Verzoeker, voormalig lid van de raad van bestuur van SPZ, heeft bij brief van 20 maart 2009 een bezwaarschrift ingediend bij verweerder. Op 26 maart 2009 is bij de daartoe bevoegde rechtbank het verzoek om een voorlopige voorziening als bedoeld in artikel 8:81 van de Algemene wet bestuursrecht (Awb) ingekomen. Vervolgens is het verzoek met toepassing van artikel 8:8 van de Awb verwezen naar de rechtbank Zutphen.
Bij brief van 17 mei 2009 heeft verzoeker toestemming als bedoeld in artikel 8:29, vijfde lid, van de Awb verleend.
Het verzoek is behandeld ter zitting van 8 juni 2009, waar verzoeker in persoon is verschenen. Verweerder heeft zich laten vertegenwoordigen door mr. E.J. Daalder.
2. Overwegingen
Ingevolge artikel 8:81 van de Awb dient te worden nagegaan, of onverwijlde spoed, gelet op de betrokken belangen, een voorlopige voorziening vereist.

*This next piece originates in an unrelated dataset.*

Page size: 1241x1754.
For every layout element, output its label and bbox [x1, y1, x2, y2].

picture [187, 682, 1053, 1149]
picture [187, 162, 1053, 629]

Verzoeker heeft bezwaar gemaakt tegen openbaarmaking van het geanonimiseerde rapport van het CSZ en een verzoek om een voorlopige voorziening ingediend omdat in het rapport naar zijn mening - kort gezegd - van onjuiste en inmiddels achterhaalde gegevens is uitgegaan. In het bezwaarschrift en het verzoek heeft verzoeker aangegeven welke onjuistheden het rapport zijns inziens bevat. Bij schrijven van 3 juni 2009 heeft verzoeker een aanvulling gegeven op zijn correcties. Verzoeker verzet zich tegen openbaarmaking tenzij zijn opmerkingen en correcties door verweerder in het rapport worden verwerkt.
Ingevolge artikel 3, vijfde lid, van de Wob wordt een verzoek om informatie ingewilligd met inachtneming van het bepaalde in de artikelen 10 en 11, waarin de absolute en de relatieve uitzonderingsgronden op het uitgangspunt van openbaarheid zijn opgenomen. In deze artikelen is geen uitzondering opgenomen ten aanzien van documenten waarvan de juistheid wordt betwist.
Het verzoek om schorsing van het besluit van verweerder van 10 maart 2009 kan derhalve niet leiden tot het door verzoeker gewenste resultaat. Bovendien is namens verweerder ter zitting aangegeven dat verweerder bereid is om de openbaarmaking van de geschoonde versie van het rapport vergezeld te doen gaan van het commentaar van verzoeker.
Het verzoek zal dan ook worden afgewezen.
Er is geen aanleiding voor een veroordeling in proceskosten.
3. Beslissing
De voorzieningenrechter:
- wijst het verzoek af.
Aldus gegeven door mr. Tj. Gerbranda en in het openbaar uitgesproken op 10 juni 2009 in tegenwoordigheid van de griffier.